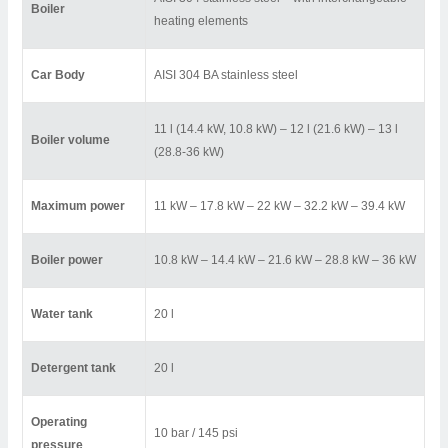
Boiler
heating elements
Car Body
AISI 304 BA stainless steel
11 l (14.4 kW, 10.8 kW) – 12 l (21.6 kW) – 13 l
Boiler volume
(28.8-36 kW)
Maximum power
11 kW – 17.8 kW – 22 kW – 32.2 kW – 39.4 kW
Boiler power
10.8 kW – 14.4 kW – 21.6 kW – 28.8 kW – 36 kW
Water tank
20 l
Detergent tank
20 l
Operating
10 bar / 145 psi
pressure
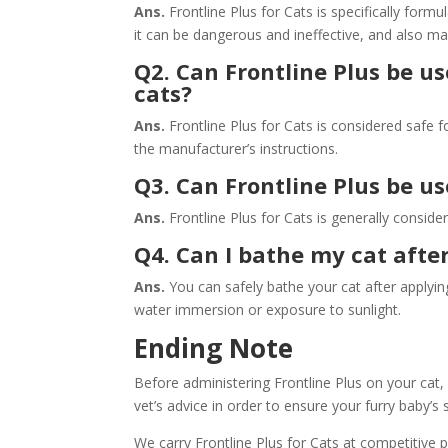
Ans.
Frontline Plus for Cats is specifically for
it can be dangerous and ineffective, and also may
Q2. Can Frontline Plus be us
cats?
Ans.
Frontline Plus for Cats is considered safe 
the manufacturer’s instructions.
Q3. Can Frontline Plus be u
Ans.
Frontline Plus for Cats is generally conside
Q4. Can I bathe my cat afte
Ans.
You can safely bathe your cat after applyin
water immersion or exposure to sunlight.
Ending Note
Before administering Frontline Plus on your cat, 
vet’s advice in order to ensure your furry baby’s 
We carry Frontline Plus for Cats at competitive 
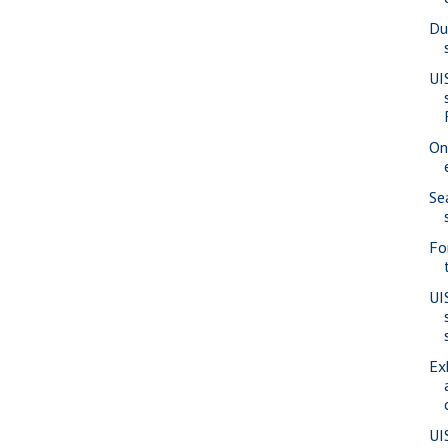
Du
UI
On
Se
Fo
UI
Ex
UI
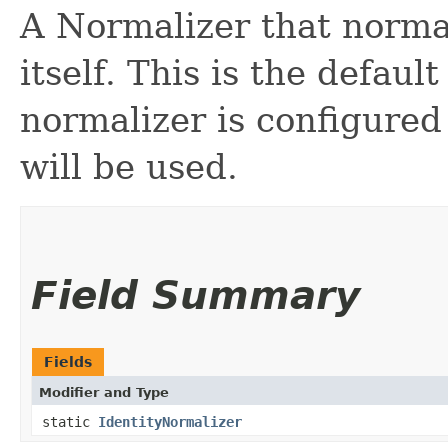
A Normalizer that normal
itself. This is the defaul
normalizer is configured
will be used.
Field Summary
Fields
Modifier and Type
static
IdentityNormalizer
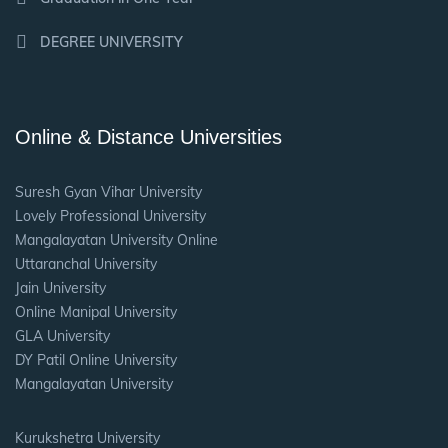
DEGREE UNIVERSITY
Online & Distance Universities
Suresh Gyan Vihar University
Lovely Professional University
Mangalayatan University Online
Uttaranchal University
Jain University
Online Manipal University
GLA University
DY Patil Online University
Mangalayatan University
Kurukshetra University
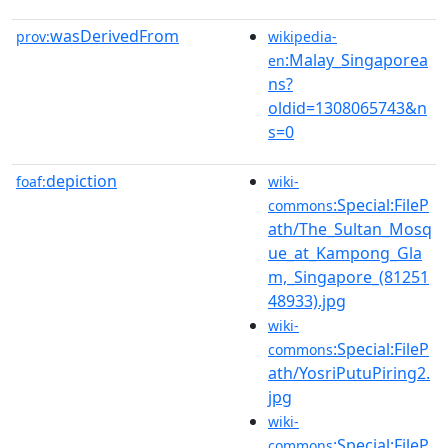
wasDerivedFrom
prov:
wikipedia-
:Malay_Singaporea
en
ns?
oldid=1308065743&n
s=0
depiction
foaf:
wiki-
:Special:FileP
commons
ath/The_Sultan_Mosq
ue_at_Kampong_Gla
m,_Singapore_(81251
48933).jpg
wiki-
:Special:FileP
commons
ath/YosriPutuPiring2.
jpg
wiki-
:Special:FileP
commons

····················

● Instruction:
Which of the lines above contain "Frontline"? Return them all.

● Output of the exercise:
Frontline Plus for Cats is specifically for
Q2. Can Frontline Plus be us
Frontline Plus for Cats is considered safe 
Q3. Can Frontline Plus be u
Frontline Plus for Cats is generally conside
Before administering Frontline Plus on your cat, 
We carry Frontline Plus for Cats at competitive 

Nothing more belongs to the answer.